Apart from Hong Kong and Singapore, he added, the research suggests that Asia’s competitiveness has declined markedly overall since the publication of last year’s ranking. Taiwan, Malaysia, South Korea and Indonesia have all suffered significant falls from their 2015 positions, while the mainland declined only narrowly, retaining its place in the top 25.
On the other hand, Professor Bris paid tribute to Hong Kong’s business-friendly regulatory system. “The role of the government is to facilitate enterprising, job creation by the private sector and innovation,” he said. “A good regulation is one that does not interfere much with the private sector and provides a legal infrastructure that reduces uncertainties and favours competition.”
He also cited Hong Kong’s key role as gateway to the mainland. While Hong Kong “certainly” has an unrivalled edge in terms of regional competitiveness, “it is also true that Hong Kong, unlike Taiwan and South Korea, for instance, has proactively executed this strategy of becoming the finance provider for mainland China.”
To conclude, Professor Bris observed: “You have two choices as a country – either the public sector takes the initiative in pulling the private sector [Singapore], or else you provide the conditions for the private sector to lead the competitiveness of the country [Hong Kong and US].”
In its latest assessment, global credit insurer Coface, also cited Hong Kong’s adaptability. “Despite the Chinese economic slowdown, Hong Kong's growth proved resilient in 2015 because of robust domestic demand,” states the Coface 2016 report on major macro-economic indicators.” It forecasts that activity may be hit this year by the US Federal Reserve's gradual hike in key rates and slowing mainland consumption, but finds that growth in financial services “is expected to remain dynamic,” as the city is an entry point for Asian capital.

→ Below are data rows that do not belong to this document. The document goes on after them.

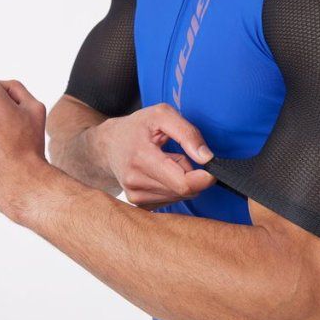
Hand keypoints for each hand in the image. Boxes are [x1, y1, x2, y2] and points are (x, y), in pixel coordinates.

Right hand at [91, 103, 215, 207]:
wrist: (108, 145)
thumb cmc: (136, 127)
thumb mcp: (162, 115)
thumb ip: (187, 133)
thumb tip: (206, 158)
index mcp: (141, 157)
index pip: (182, 183)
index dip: (203, 178)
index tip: (210, 169)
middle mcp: (135, 181)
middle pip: (184, 190)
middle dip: (191, 175)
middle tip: (179, 156)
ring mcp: (134, 196)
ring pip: (178, 197)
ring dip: (181, 181)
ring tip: (165, 163)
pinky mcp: (137, 204)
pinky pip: (170, 201)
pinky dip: (172, 188)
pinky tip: (160, 174)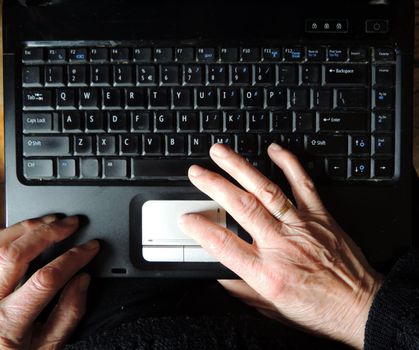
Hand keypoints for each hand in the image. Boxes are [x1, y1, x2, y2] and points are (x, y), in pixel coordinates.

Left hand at [0, 215, 99, 348]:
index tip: (90, 247)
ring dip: (26, 227)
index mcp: (10, 323)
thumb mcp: (47, 349)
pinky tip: (24, 231)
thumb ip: (68, 314)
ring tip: (49, 221)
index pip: (46, 278)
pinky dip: (8, 234)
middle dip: (49, 232)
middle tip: (70, 224)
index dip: (74, 257)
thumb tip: (83, 280)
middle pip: (15, 254)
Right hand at [179, 143, 382, 349]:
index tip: (186, 217)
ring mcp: (301, 226)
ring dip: (240, 168)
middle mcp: (281, 245)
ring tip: (221, 153)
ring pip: (266, 190)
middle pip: (241, 207)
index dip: (199, 228)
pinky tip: (274, 150)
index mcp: (266, 273)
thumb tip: (220, 276)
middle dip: (214, 185)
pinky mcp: (320, 217)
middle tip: (197, 172)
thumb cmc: (320, 311)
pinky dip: (288, 163)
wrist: (362, 307)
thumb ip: (243, 290)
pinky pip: (303, 184)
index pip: (222, 245)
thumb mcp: (273, 310)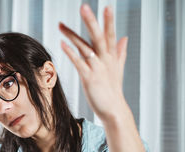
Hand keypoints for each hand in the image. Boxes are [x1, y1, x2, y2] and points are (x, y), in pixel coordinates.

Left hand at [59, 4, 128, 121]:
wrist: (113, 109)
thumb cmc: (113, 89)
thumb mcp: (118, 68)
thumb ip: (120, 52)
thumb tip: (124, 38)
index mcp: (111, 56)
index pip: (110, 34)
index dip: (108, 21)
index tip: (107, 7)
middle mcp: (105, 60)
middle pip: (98, 37)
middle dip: (91, 21)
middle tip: (83, 7)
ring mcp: (97, 68)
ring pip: (85, 48)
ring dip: (72, 35)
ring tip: (60, 25)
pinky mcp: (89, 78)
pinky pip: (79, 63)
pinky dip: (70, 53)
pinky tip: (62, 44)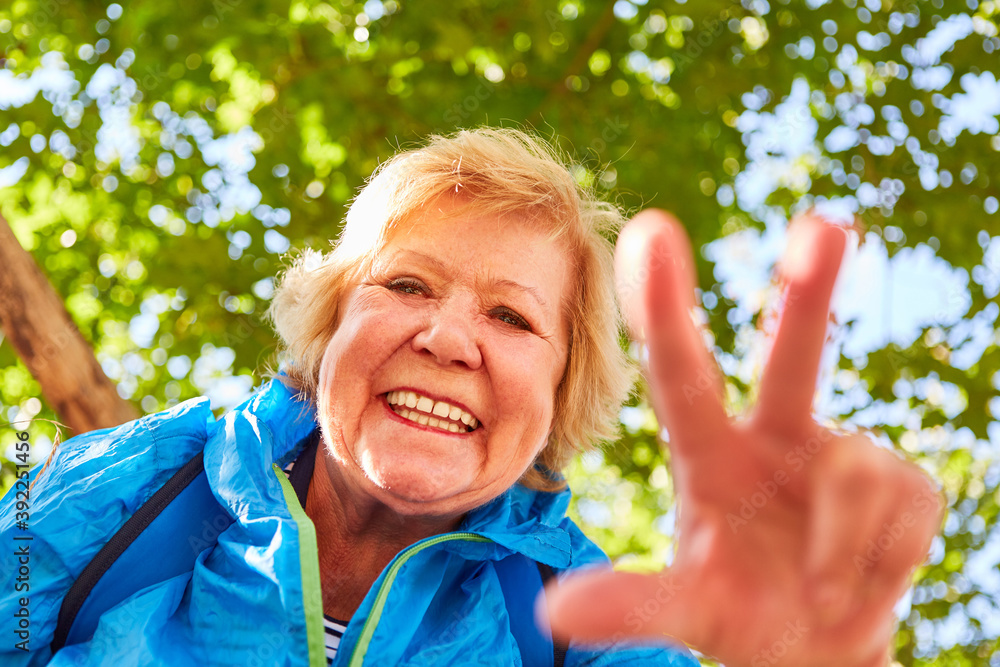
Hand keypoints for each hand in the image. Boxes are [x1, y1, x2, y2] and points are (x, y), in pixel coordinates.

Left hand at [546, 210, 943, 665]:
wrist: (816, 652)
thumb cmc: (740, 615)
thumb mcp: (685, 610)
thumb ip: (629, 607)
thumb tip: (552, 613)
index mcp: (709, 454)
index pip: (681, 374)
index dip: (665, 307)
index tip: (649, 231)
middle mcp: (774, 436)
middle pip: (793, 357)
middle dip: (808, 293)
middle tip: (825, 224)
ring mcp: (841, 455)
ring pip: (860, 471)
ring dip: (843, 554)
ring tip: (824, 596)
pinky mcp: (902, 484)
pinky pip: (904, 512)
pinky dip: (880, 566)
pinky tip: (862, 582)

Hong Kong has also been commended for recent business reforms in the World Bank Group’s 2016 Ease of Doing Business index. Starting a business is easier now that the requirement for a company seal has been eliminated, the report found. By implementing a modern collateral registry, Hong Kong companies have also gained improved credit access.
Building on Advantages
In a recent (April 2016) statement, HSBC Holdings Group Chief Executive Stuart Gulliver highlighted three areas in which Hong Kong can further raise its global competitiveness and build on existing advantages.
Top of his list is the potential of the Belt and Road Initiative, which Mr Gulliver describes as “a priceless opportunity that will considerably strengthen Hong Kong’s standing as an international financial centre.”
He also cited the internationalisation of the renminbi. Hong Kong is “the undisputed centre of the offshore renminbi market,” with more than more than Rmb1 trillion in deposits, and about Rmb900 trillion in liquidity, Mr Gulliver wrote in the Voice of Hong Kong, an online opinion platform, and this status “will only grow more secure as international use of the renminbi accelerates, driven in no small part by the roll-out of projects under the Belt and Road.”
The third pillar, in Mr Gulliver’s view, is Hong Kong’s capacity to meet the changing nature of trade, sparked by new technology and changing consumer patterns.
“There will also be forces that we cannot yet fully anticipate, but which investment in an agile and flexible economy can equip Hong Kong to handle, as it has so many times in the past. The focus on innovation, research and development, and the creative industries [introduced in the current Budget] was a welcome sign that the administration understands this need.”
Welcoming the IMD assessment, Hong Kong Financial Secretary John Tsang said that Hong Kong remains committed to fostering a favourable business environment, adding that, in light of fierce competition in the global arena, “Hong Kong will strive to uphold its prevailing competitive edge and continue to search for new growth areas to strengthen its position as an international financial, trading and business centre, and enhance its long-term competitiveness.”